REQUIREMENT
Go to the line containing "with sudo privileges" in the records below and retype from there through the final line, exactly.

Entries taken from a collection:
========================================================================
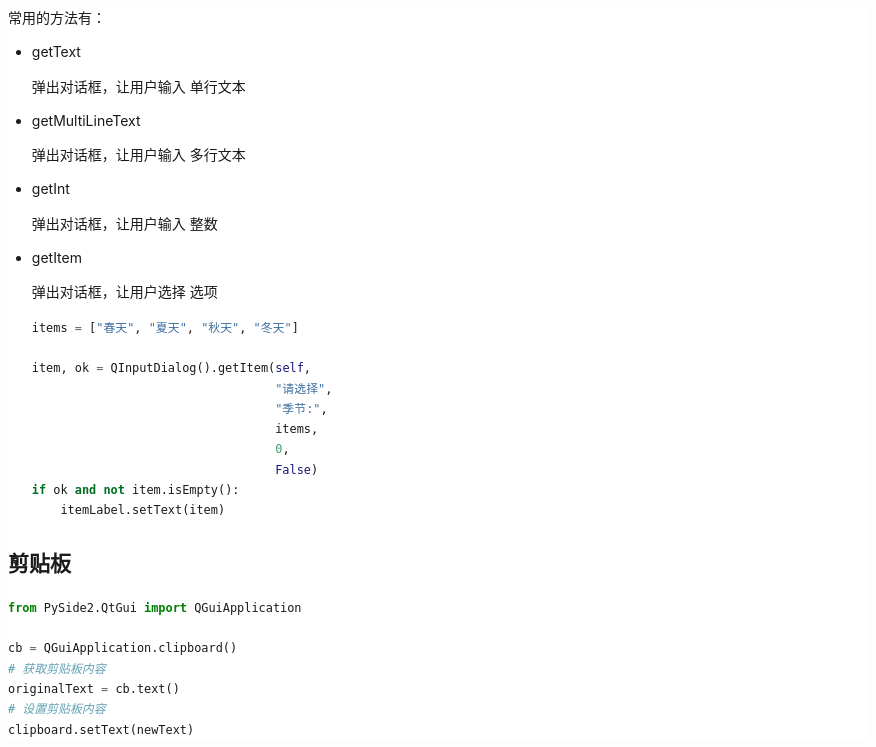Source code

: 常用的方法有：

- getText

  弹出对话框，让用户输入 单行文本

- getMultiLineText

  弹出对话框，让用户输入 多行文本

- getInt

  弹出对话框，让用户输入 整数

- getItem

  弹出对话框，让用户选择 选项

  ```python
  items = ["春天", "夏天", "秋天", "冬天"]
  
  item, ok = QInputDialog().getItem(self, 
                                    "请选择",
                                    "季节:", 
                                    items, 
                                    0, 
                                    False)
  if ok and not item.isEmpty():
      itemLabel.setText(item)
  ```



## 剪贴板

```python
from PySide2.QtGui import QGuiApplication

cb = QGuiApplication.clipboard()
# 获取剪贴板内容
originalText = cb.text()
# 设置剪贴板内容
clipboard.setText(newText)
```
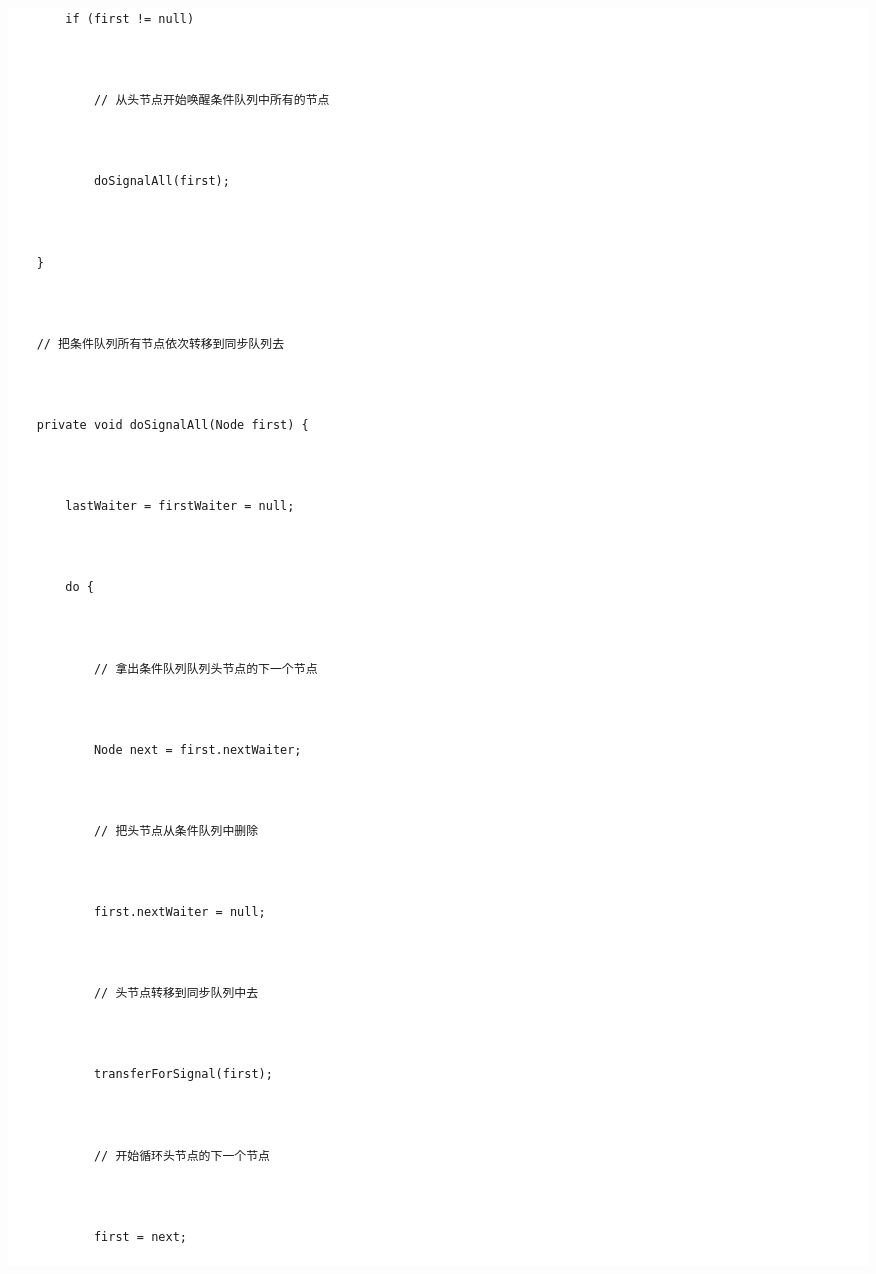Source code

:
 ```
        if (first != null)



            // 从头节点开始唤醒条件队列中所有的节点



            doSignalAll(first);



    }



    // 把条件队列所有节点依次转移到同步队列去



    private void doSignalAll(Node first) {



        lastWaiter = firstWaiter = null;



        do {



            // 拿出条件队列队列头节点的下一个节点



            Node next = first.nextWaiter;



            // 把头节点从条件队列中删除



            first.nextWaiter = null;



            // 头节点转移到同步队列中去



            transferForSignal(first);



            // 开始循环头节点的下一个节点



            first = next;


```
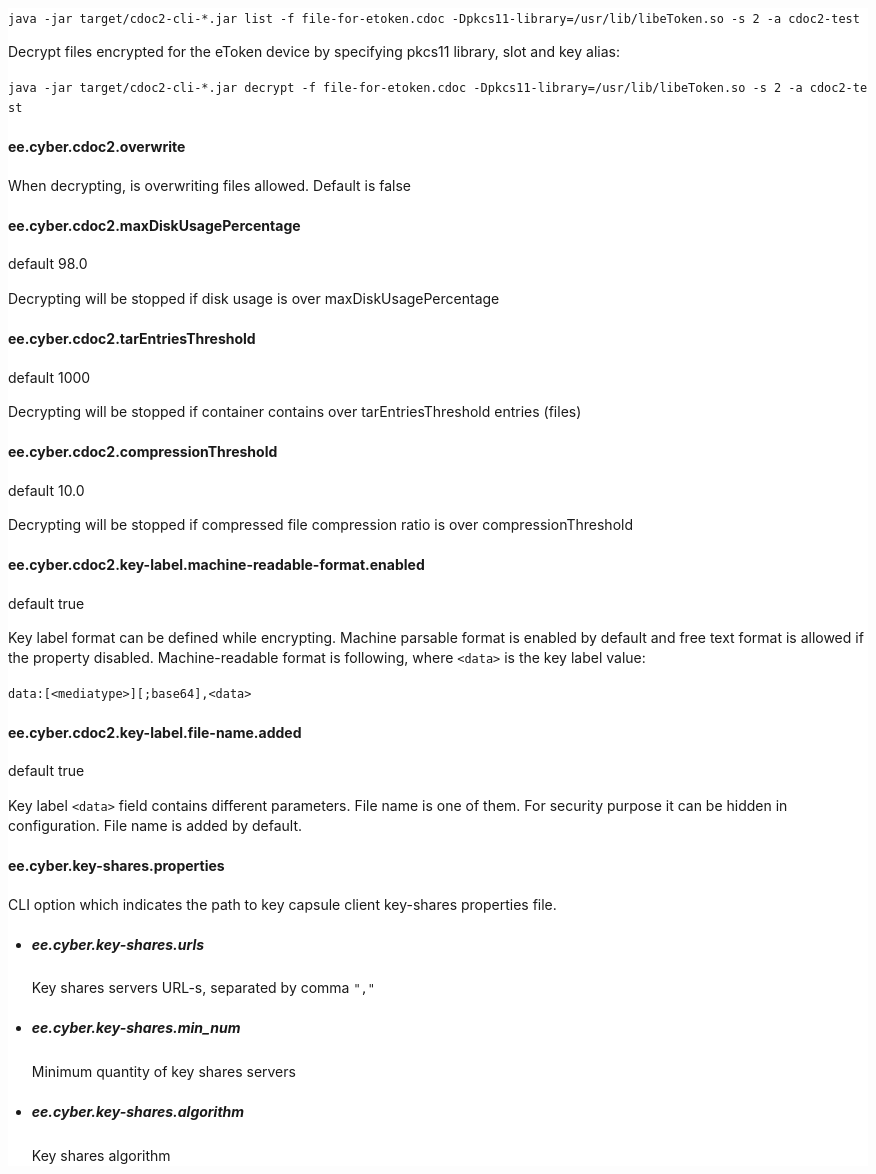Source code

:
 ```
java -jar target/cdoc2-cli-*.jar list -f file-for-etoken.cdoc -Dpkcs11-library=/usr/lib/libeToken.so -s 2 -a cdoc2-test
```

Decrypt files encrypted for the eToken device by specifying pkcs11 library, slot and key alias:

```
java -jar target/cdoc2-cli-*.jar decrypt -f file-for-etoken.cdoc -Dpkcs11-library=/usr/lib/libeToken.so -s 2 -a cdoc2-test
```

#### ee.cyber.cdoc2.overwrite 
When decrypting, is overwriting files allowed. Default is false

#### ee.cyber.cdoc2.maxDiskUsagePercentage
default 98.0

Decrypting will be stopped if disk usage is over  maxDiskUsagePercentage


#### ee.cyber.cdoc2.tarEntriesThreshold
default 1000

Decrypting will be stopped if container contains over tarEntriesThreshold entries (files)


#### ee.cyber.cdoc2.compressionThreshold
default 10.0

Decrypting will be stopped if compressed file compression ratio is over compressionThreshold

#### ee.cyber.cdoc2.key-label.machine-readable-format.enabled
default true

Key label format can be defined while encrypting. Machine parsable format is enabled by default 
and free text format is allowed if the property disabled.
Machine-readable format is following, where `<data>` is the key label value:
```
data:[<mediatype>][;base64],<data>
```

#### ee.cyber.cdoc2.key-label.file-name.added
default true

Key label `<data>` field contains different parameters. File name is one of them. For security 
purpose it can be hidden in configuration. File name is added by default.

#### ee.cyber.key-shares.properties
CLI option which indicates the path to key capsule client key-shares properties file.
- ##### ee.cyber.key-shares.urls
  Key shares servers URL-s, separated by comma `","`
- ##### ee.cyber.key-shares.min_num
  Minimum quantity of key shares servers
- ##### ee.cyber.key-shares.algorithm
  Key shares algorithm
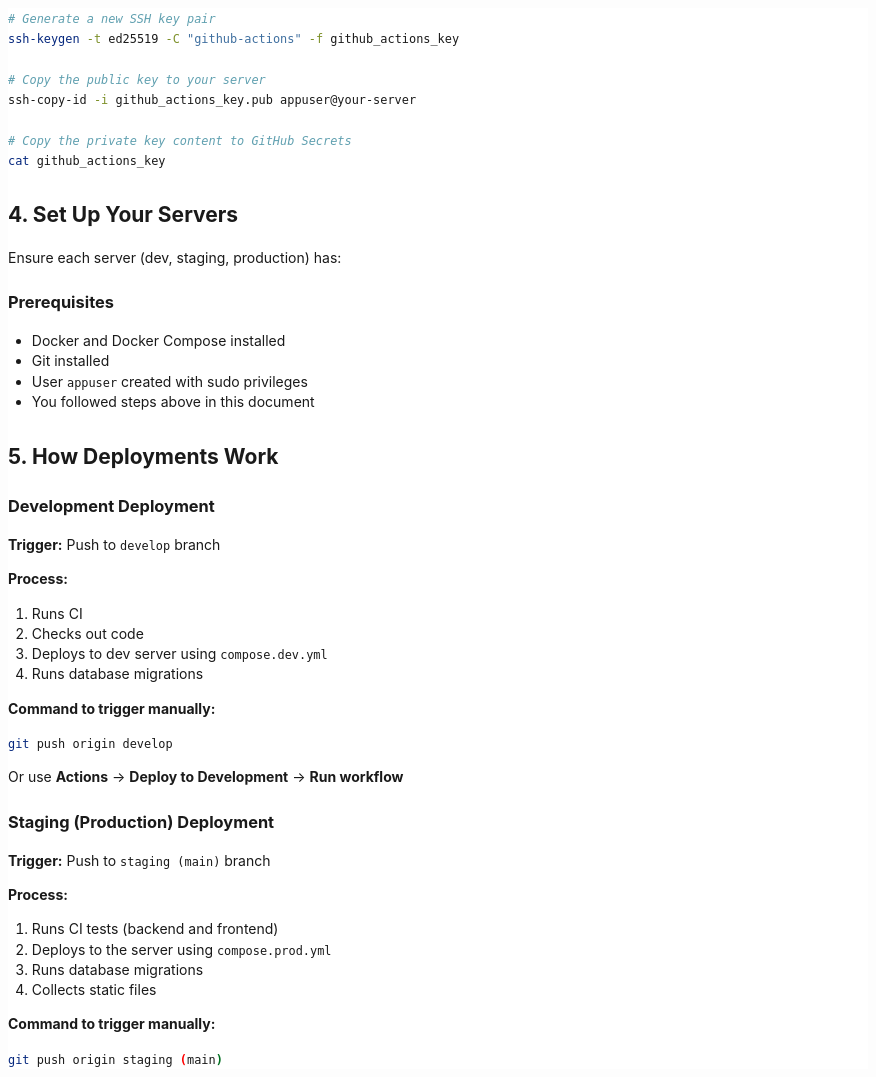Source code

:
 ```bash
# Generate a new SSH key pair
ssh-keygen -t ed25519 -C "github-actions" -f github_actions_key

# Copy the public key to your server
ssh-copy-id -i github_actions_key.pub appuser@your-server

# Copy the private key content to GitHub Secrets
cat github_actions_key
```

## 4. Set Up Your Servers

Ensure each server (dev, staging, production) has:

### Prerequisites

- Docker and Docker Compose installed
- Git installed
- User `appuser` created with sudo privileges
- You followed steps above in this document

## 5. How Deployments Work

### Development Deployment

**Trigger:** Push to `develop` branch

**Process:**
1. Runs CI
2. Checks out code
3. Deploys to dev server using `compose.dev.yml`
4. Runs database migrations

**Command to trigger manually:**
```bash
git push origin develop
```

Or use **Actions** → **Deploy to Development** → **Run workflow**

### Staging (Production) Deployment

**Trigger:** Push to `staging (main)` branch

**Process:**
1. Runs CI tests (backend and frontend)
2. Deploys to the server using `compose.prod.yml`
3. Runs database migrations
4. Collects static files

**Command to trigger manually:**
```bash
git push origin staging (main)
```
========================================================================
OUTPUT BELOW
- User `appuser` created with sudo privileges
- You followed steps above in this document

## 5. How Deployments Work

### Development Deployment

**Trigger:** Push to `develop` branch

**Process:**
1. Runs CI
2. Checks out code
3. Deploys to dev server using `compose.dev.yml`
4. Runs database migrations

**Command to trigger manually:**
```bash
git push origin develop
```

Or use **Actions** → **Deploy to Development** → **Run workflow**

### Staging (Production) Deployment

**Trigger:** Push to `staging (main)` branch

**Process:**
1. Runs CI tests (backend and frontend)
2. Deploys to the server using `compose.prod.yml`
3. Runs database migrations
4. Collects static files

**Command to trigger manually:**
```bash
git push origin staging (main)
```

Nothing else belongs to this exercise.